- About this exercise:
List every line in the listing below that contains the word "from".

Dataset entries START

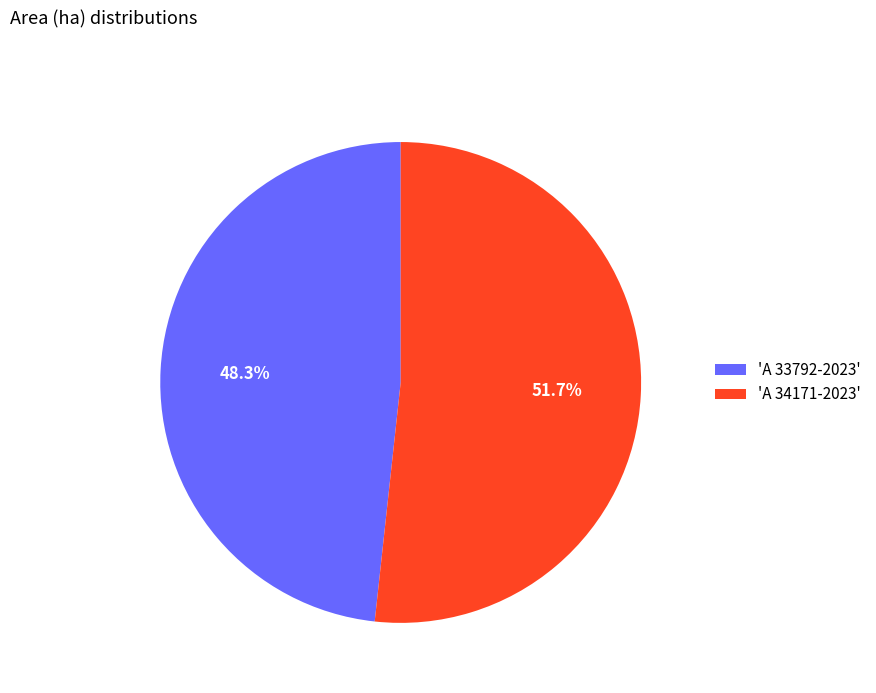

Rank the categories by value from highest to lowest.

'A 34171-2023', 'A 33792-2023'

Dataset entries END
Dataset entries START

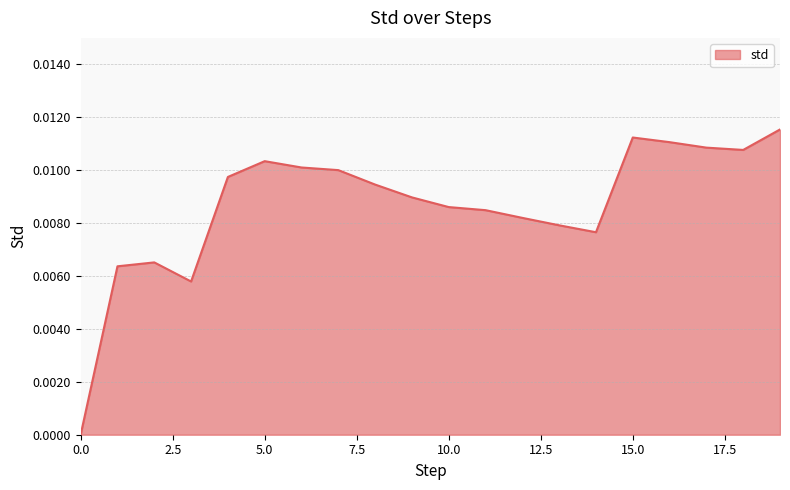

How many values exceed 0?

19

Dataset entries END
Dataset entries START

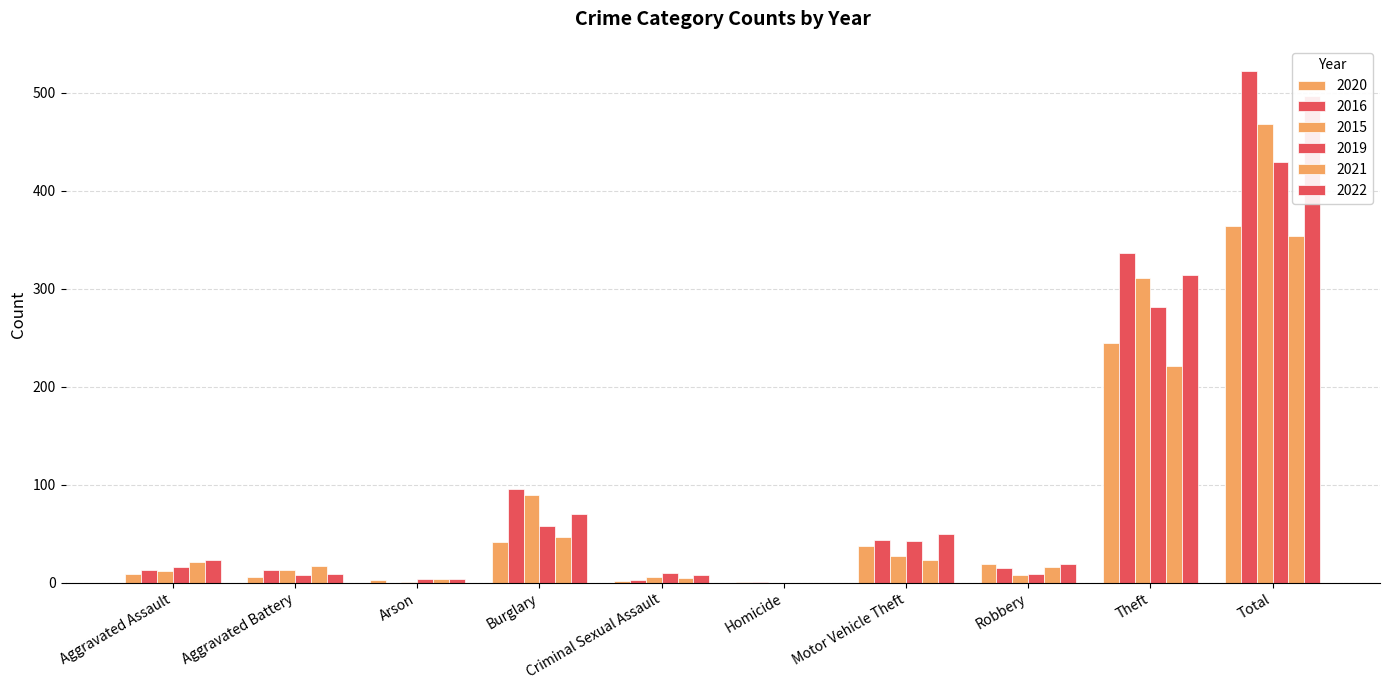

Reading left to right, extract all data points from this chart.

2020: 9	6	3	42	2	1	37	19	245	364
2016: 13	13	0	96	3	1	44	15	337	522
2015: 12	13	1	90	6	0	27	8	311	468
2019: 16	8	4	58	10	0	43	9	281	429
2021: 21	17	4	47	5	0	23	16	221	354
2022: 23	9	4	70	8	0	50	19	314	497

Dataset entries END

- Your solution:
Rank the categories by value from highest to lowest.
Reading left to right, extract all data points from this chart.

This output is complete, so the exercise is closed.